◆ Consigne 1
Réécrivez le passage du texte sur l'École allant de « Les contextes scolaires » jusqu'à « l’heure du déjeuner ! » inclus, en remplaçant « Lycée » par « Collège ».
◆ Consigne 2
Énumérez tout ce que l'École doit transmettre aux élèves selon le texte sur l'École.

◆ Extrait du document
========================
Si nous voulons trouver de nouveaux leviers pour faire évoluer le système éducatif, acceptons l’idée qu’en premier lieu il convient de changer les représentations collectives sur l’École.
La finalité de l’École, définie dans tous les textes, les lois et cadres institutionnels qui la régissent, est de transmettre des savoirs savants, des savoir faire et des savoir être aux élèves. Pourquoi ne pas développer une vision plus globale et une approche plus humaniste des situations scolaires ? Dans cette perspective, l’ergonomie propose de comprendre l’école comme un système dans lequel tout est important : la didactique bien sûr, les modalités pédagogiques évidemment, mais aussi, et au même niveau d’importance, l’aménagement des temps, la durée des séances, leur planification sur la semaine, les contextes périscolaires et extrascolaires. Chaque choix organisationnel, technique ou humain qui est fait devrait avoir une ambition première qui est de respecter les besoins fondamentaux des enfants, adolescents et même adultes pour qu’ils puissent réaliser leur travail d’élève, d’enseignant ou d’éducateur. Si ce préalable n’est pas satisfait, l’École ne permet pas à tous les élèves de construire des outils pour suivre leurs propres chemins personnels vers la vie d’adulte qu’ils espèrent.

Les contextes scolaires actuels

Comment peut-on être indifférent aux conditions de travail subies par les élèves quand l’ambition de réussite est l’objectif prioritaire du système scolaire ?
Debout à 5 h 30 du matin, pour arriver à l’heure au Lycée !
Neuf heures de cours durant la journée sans aucun arrêt, pas même à l’heure du déjeuner !
========================
◆ Données
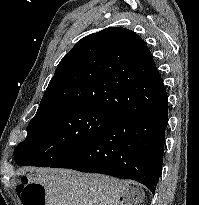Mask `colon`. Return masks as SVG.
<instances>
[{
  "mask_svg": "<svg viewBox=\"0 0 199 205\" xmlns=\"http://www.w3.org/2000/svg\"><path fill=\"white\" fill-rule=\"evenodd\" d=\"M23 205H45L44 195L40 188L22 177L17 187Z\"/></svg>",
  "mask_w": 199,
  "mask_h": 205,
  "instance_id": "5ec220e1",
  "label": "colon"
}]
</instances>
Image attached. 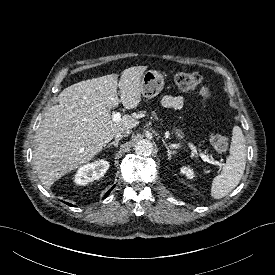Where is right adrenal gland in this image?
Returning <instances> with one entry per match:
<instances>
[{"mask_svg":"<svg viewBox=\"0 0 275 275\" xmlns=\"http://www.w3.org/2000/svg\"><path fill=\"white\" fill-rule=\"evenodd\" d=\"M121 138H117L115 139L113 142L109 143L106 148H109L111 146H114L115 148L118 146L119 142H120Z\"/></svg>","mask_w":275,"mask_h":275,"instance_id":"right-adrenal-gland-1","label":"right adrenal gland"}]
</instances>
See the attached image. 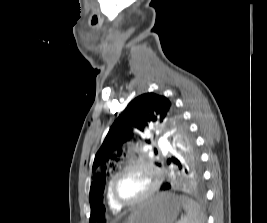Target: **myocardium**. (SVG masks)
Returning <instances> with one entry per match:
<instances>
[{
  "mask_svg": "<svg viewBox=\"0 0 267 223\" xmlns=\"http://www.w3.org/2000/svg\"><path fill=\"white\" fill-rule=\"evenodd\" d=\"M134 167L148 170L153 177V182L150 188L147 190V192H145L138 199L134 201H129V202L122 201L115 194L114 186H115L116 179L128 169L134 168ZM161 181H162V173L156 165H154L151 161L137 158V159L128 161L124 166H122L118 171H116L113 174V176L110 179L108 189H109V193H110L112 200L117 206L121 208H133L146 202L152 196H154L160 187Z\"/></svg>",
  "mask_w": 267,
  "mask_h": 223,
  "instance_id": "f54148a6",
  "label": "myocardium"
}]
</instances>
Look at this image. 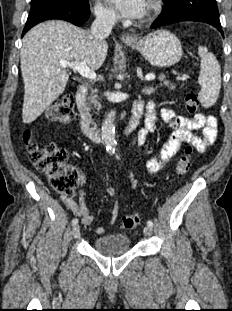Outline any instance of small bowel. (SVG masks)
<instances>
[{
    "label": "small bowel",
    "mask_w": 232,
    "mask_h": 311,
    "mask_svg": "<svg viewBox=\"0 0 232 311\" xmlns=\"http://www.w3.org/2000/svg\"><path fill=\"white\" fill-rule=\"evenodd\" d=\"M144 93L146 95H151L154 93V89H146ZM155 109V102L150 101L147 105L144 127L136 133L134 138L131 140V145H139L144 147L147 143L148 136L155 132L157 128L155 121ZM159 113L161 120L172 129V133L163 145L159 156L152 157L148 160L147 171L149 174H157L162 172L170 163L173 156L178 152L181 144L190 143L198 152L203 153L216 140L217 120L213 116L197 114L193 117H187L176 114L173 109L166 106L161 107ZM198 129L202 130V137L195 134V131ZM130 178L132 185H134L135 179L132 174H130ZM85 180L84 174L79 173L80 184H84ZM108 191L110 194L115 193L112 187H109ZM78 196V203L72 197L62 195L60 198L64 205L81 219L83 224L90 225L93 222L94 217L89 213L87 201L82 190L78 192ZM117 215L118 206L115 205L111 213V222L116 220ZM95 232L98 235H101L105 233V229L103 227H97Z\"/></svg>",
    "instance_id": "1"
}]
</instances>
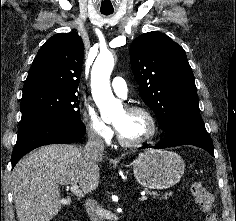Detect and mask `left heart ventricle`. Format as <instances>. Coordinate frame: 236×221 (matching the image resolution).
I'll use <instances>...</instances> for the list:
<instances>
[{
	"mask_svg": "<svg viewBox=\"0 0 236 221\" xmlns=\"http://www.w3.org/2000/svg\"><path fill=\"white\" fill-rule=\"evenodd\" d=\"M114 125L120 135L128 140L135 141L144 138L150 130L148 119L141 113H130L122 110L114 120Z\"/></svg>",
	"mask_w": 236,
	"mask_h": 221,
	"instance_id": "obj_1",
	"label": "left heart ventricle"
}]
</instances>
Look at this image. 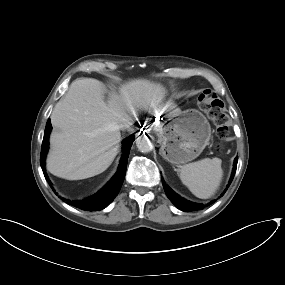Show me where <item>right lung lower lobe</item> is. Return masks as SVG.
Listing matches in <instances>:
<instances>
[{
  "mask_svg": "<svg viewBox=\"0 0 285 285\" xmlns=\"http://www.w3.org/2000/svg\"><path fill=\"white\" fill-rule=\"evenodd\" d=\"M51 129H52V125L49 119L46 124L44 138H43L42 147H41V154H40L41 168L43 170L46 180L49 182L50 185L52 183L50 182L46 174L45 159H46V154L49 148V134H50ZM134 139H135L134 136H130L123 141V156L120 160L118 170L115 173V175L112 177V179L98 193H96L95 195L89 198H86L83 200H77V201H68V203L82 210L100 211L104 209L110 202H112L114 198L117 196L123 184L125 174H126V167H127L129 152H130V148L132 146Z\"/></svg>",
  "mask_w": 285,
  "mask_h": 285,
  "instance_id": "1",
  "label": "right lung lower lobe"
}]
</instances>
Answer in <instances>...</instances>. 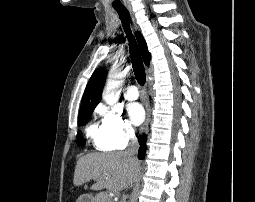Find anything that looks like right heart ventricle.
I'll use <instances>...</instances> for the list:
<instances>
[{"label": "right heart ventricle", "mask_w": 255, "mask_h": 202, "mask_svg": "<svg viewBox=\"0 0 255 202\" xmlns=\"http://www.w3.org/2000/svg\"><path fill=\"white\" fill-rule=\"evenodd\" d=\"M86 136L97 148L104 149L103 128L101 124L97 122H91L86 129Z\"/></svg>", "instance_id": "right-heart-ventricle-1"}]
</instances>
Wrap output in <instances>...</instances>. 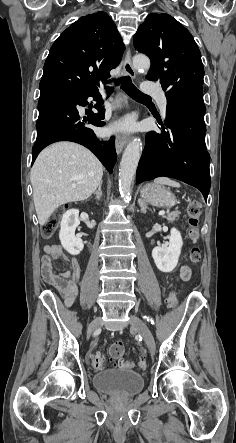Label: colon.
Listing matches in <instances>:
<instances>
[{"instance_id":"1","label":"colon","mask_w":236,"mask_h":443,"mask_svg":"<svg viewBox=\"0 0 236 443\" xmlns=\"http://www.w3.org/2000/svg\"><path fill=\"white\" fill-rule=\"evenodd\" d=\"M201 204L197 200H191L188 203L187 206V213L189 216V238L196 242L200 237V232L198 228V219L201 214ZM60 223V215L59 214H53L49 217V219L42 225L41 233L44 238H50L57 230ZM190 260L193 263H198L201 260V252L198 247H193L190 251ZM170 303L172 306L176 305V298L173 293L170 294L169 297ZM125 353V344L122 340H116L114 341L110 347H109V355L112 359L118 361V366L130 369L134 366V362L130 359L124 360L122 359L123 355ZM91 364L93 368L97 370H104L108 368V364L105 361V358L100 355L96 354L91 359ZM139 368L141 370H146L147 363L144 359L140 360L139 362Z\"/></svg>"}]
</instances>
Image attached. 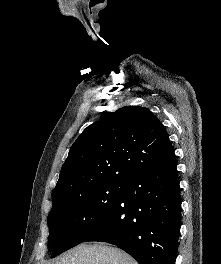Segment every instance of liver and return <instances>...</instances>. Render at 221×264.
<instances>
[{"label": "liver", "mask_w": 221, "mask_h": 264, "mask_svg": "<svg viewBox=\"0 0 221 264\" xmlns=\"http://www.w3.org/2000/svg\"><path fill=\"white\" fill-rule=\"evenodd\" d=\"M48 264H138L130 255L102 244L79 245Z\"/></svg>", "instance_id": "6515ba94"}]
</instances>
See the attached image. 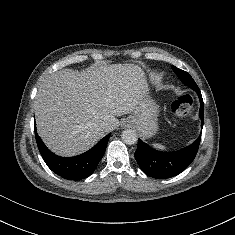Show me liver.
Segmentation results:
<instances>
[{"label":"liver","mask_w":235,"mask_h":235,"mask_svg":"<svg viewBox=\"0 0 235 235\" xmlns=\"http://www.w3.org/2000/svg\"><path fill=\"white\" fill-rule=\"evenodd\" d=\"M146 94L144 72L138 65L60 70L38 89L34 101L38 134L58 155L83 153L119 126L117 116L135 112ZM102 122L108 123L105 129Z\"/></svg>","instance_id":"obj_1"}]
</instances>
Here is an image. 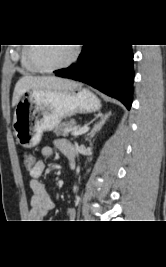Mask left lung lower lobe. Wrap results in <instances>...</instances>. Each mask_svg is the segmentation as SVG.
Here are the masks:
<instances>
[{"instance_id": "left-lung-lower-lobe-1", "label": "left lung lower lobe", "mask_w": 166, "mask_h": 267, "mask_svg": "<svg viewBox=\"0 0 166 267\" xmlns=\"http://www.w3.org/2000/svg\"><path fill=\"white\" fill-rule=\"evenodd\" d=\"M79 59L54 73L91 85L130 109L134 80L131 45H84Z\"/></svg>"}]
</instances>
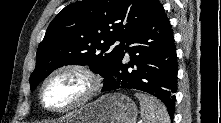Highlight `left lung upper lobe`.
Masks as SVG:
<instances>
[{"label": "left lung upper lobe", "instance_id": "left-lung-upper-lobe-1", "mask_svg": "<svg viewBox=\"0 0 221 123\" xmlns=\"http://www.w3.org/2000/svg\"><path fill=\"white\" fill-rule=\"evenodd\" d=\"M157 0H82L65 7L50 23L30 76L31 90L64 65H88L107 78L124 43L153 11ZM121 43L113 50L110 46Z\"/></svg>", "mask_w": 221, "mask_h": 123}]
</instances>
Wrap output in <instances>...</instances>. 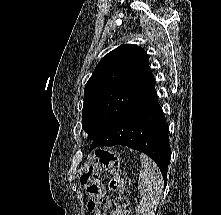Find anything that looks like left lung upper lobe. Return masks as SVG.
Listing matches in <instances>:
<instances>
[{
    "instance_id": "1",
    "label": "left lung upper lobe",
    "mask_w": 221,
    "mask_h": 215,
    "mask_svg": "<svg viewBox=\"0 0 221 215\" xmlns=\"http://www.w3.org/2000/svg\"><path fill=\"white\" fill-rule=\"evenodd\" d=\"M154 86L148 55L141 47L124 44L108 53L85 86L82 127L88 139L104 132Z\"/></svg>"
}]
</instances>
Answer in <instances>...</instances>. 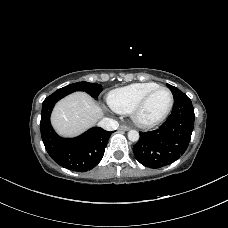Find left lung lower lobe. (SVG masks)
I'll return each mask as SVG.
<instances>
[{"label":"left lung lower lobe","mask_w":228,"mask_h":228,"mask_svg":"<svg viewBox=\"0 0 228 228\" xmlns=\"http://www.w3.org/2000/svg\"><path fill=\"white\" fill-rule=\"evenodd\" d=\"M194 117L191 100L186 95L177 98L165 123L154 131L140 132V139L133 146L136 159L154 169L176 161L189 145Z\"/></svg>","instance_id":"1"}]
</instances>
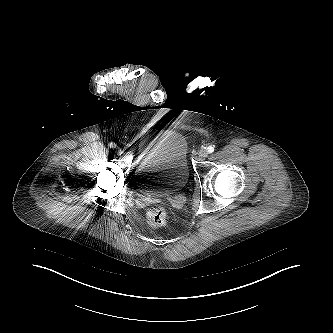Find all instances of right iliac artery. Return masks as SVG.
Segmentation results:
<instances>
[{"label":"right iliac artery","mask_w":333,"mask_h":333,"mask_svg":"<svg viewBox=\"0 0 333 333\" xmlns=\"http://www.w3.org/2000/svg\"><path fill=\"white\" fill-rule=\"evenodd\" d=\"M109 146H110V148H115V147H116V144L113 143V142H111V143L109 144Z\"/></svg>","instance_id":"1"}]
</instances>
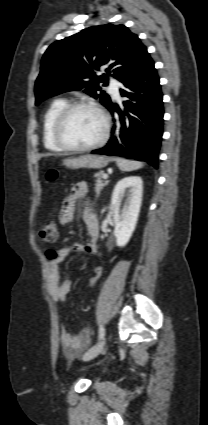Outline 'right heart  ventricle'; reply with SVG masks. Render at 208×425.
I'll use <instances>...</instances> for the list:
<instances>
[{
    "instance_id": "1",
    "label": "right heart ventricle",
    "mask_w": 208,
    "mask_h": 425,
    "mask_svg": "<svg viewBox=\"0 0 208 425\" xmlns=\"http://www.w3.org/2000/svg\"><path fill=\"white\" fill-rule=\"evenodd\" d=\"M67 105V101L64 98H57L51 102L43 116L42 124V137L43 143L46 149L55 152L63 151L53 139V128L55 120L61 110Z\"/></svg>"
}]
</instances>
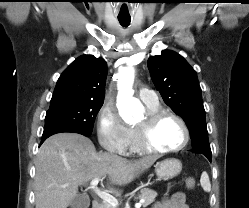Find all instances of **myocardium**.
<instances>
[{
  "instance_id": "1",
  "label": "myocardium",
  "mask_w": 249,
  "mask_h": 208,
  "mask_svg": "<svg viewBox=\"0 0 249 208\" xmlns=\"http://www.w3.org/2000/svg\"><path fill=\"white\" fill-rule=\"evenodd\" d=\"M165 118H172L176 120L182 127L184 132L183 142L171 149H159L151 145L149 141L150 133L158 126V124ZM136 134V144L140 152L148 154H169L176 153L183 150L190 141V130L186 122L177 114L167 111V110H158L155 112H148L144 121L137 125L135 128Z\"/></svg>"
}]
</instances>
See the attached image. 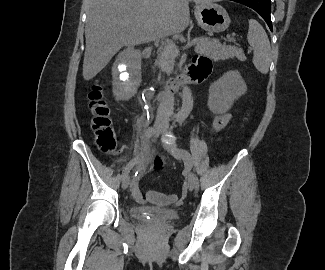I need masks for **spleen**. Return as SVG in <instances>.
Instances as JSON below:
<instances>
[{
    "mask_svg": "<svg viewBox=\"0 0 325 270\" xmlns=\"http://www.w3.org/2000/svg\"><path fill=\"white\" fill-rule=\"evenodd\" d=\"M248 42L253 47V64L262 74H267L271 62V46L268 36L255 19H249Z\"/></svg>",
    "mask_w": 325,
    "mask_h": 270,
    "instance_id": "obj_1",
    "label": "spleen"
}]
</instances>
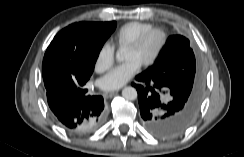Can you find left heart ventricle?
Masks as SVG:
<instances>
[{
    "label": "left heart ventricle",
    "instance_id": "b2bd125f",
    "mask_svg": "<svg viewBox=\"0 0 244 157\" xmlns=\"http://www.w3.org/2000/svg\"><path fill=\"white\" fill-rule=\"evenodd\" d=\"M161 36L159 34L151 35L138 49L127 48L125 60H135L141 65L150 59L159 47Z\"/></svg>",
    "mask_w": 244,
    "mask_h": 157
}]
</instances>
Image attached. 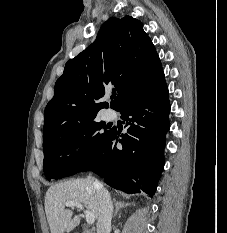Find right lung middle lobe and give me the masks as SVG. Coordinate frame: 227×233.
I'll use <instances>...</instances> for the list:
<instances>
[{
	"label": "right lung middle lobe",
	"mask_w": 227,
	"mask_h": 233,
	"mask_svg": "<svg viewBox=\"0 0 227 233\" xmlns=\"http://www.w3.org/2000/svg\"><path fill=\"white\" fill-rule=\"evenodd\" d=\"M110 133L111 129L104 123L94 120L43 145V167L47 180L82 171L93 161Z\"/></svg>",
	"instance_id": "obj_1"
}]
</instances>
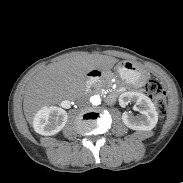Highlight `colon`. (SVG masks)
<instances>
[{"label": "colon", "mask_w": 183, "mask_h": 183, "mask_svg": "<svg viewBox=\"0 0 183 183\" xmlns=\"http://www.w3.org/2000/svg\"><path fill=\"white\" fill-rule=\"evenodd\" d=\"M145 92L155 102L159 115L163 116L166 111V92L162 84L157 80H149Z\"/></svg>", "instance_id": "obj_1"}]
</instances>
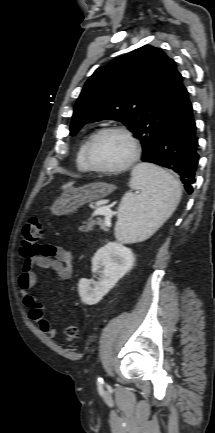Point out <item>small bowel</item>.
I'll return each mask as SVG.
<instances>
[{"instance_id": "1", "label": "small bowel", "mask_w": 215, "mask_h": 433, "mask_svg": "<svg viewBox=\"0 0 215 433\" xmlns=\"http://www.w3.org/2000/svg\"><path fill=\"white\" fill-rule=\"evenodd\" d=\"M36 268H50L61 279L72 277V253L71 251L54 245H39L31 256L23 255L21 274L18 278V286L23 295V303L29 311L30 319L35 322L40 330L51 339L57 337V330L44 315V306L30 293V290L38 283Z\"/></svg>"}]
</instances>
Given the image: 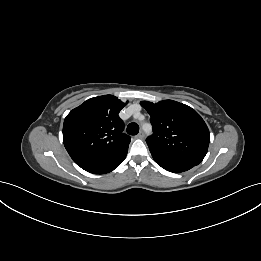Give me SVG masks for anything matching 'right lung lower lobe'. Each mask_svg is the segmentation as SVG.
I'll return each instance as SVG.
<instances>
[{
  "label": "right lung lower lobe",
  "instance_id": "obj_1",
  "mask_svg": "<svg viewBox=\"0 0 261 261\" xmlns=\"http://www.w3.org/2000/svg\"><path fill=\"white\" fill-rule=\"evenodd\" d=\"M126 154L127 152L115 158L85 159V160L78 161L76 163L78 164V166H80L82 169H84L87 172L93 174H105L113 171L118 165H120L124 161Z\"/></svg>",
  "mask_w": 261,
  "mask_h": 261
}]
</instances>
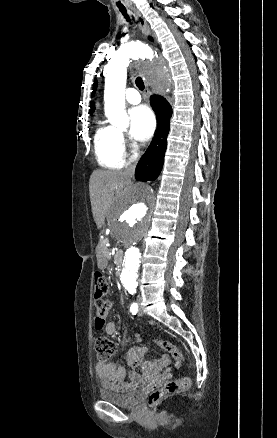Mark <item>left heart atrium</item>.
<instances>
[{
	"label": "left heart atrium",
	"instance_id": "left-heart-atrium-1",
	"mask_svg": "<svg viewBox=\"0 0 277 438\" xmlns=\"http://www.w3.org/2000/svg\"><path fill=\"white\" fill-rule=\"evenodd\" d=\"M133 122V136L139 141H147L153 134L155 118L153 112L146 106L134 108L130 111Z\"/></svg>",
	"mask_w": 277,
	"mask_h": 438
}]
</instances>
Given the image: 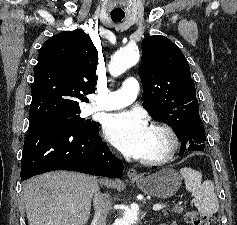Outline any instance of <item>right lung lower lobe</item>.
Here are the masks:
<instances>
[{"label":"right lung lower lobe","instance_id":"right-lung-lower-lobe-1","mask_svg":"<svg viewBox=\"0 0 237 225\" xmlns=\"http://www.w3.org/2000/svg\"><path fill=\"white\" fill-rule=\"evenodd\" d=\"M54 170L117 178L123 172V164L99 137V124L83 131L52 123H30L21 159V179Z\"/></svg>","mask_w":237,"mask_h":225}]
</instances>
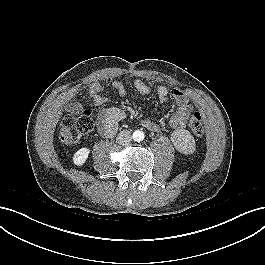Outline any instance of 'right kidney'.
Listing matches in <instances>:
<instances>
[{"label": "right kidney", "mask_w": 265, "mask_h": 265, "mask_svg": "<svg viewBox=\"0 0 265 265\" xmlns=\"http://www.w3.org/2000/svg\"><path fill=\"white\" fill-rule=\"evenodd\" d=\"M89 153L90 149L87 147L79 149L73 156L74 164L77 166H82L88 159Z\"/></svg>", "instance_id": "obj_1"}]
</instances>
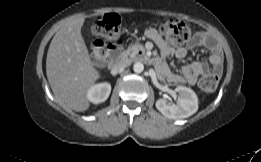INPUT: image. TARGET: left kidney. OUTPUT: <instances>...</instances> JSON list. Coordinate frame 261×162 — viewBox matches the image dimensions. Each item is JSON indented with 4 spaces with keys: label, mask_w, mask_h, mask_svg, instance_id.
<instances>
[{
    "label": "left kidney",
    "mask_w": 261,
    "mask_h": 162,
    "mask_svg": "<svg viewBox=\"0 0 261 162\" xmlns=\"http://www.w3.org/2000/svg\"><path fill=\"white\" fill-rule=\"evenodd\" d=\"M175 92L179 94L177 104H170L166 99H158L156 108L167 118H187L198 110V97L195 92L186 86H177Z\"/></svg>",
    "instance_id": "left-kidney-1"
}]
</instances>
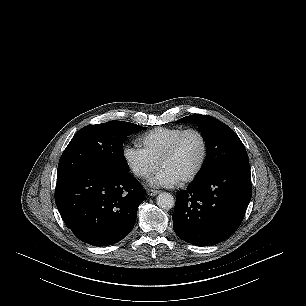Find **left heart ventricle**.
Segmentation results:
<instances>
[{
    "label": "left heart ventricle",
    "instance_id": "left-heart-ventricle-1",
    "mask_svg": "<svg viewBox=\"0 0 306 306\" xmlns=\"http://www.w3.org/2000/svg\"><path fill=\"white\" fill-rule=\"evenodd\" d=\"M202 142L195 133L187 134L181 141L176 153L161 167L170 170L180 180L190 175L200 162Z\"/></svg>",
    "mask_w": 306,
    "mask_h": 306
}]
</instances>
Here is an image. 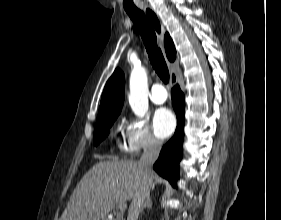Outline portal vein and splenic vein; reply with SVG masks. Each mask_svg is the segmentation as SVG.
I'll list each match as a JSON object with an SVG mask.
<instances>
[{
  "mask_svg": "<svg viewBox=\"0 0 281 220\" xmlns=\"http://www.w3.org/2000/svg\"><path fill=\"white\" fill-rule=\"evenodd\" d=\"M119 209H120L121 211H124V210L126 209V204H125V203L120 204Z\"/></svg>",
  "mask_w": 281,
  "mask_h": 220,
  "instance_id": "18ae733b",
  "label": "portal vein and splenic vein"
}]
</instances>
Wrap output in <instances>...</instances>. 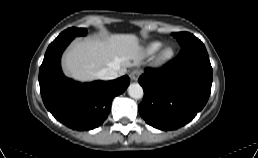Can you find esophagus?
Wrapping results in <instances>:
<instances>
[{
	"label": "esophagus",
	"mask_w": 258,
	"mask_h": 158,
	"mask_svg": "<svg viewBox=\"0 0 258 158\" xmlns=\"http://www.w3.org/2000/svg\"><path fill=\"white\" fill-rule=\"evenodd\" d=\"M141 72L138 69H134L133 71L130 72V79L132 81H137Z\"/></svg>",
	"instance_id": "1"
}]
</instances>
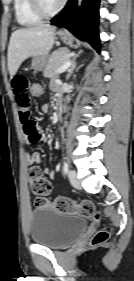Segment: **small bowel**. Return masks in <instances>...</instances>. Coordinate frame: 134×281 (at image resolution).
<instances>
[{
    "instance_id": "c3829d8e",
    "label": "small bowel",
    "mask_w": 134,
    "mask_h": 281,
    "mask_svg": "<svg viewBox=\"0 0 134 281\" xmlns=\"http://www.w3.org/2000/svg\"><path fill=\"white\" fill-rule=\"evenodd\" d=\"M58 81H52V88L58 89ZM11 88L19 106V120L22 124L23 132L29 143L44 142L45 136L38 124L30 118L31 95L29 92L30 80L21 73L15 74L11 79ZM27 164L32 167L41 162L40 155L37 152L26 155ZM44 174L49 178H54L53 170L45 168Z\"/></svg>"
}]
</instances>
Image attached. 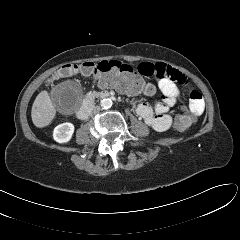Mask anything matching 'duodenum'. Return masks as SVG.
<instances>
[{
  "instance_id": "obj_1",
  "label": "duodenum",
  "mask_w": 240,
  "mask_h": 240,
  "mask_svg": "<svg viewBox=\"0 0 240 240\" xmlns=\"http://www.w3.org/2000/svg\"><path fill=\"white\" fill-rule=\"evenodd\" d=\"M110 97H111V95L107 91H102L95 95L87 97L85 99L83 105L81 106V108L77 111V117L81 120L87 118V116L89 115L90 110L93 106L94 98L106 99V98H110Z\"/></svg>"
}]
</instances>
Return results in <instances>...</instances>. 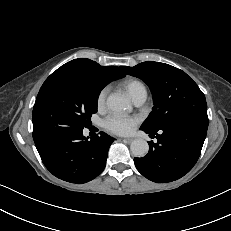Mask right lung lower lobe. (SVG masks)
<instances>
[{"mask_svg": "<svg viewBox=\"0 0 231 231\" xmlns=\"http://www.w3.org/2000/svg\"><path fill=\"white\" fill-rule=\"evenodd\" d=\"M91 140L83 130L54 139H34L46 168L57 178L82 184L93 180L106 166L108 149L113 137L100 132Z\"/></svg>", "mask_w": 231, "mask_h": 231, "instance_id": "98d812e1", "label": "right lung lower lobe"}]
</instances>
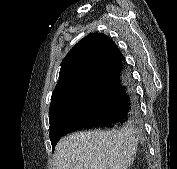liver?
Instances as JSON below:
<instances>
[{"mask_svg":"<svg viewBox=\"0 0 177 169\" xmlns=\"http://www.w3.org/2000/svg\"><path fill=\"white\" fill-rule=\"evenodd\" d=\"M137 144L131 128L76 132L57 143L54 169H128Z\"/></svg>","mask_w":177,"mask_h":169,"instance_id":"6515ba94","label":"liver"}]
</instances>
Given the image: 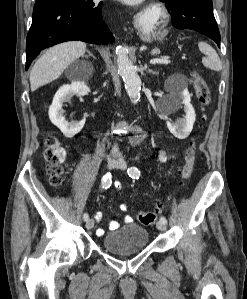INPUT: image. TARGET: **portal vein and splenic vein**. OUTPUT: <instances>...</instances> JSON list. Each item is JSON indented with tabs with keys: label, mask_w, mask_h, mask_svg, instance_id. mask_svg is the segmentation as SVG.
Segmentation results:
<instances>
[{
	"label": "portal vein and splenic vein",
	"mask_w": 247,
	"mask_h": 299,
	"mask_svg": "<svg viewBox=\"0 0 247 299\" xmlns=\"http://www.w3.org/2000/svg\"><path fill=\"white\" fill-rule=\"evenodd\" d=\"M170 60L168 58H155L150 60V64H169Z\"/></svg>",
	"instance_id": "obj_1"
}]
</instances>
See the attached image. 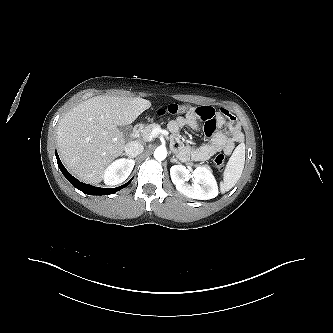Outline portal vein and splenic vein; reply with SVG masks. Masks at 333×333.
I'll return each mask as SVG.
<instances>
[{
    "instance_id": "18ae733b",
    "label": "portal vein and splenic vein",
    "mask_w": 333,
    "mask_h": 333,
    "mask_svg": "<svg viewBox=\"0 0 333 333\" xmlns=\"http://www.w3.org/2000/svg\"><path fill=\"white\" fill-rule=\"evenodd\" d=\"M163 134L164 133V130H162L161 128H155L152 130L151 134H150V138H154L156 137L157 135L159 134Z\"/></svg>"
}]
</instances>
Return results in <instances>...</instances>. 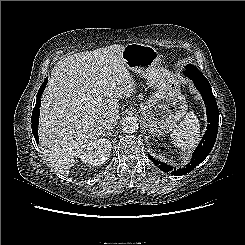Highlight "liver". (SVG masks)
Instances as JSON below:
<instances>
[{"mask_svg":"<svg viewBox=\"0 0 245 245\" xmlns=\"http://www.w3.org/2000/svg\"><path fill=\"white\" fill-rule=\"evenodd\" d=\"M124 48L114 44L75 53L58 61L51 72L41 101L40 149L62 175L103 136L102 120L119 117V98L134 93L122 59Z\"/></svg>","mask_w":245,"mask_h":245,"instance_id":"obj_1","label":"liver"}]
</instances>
========================
◆ Réponse rédigée 1
Les contextes scolaires actuels

Comment peut-on être indifférent aux conditions de travail subies par les élèves quand l’ambition de réussite est l’objectif prioritaire du système scolaire ?
Debout à 5 h 30 du matin, pour arriver à l’heure au Collège !
Neuf heures de cours durant la journée sans aucun arrêt, pas même à l’heure du déjeuner !

◆ Réponse rédigée 2
- des savoirs savants
- des savoir faire
- des savoir être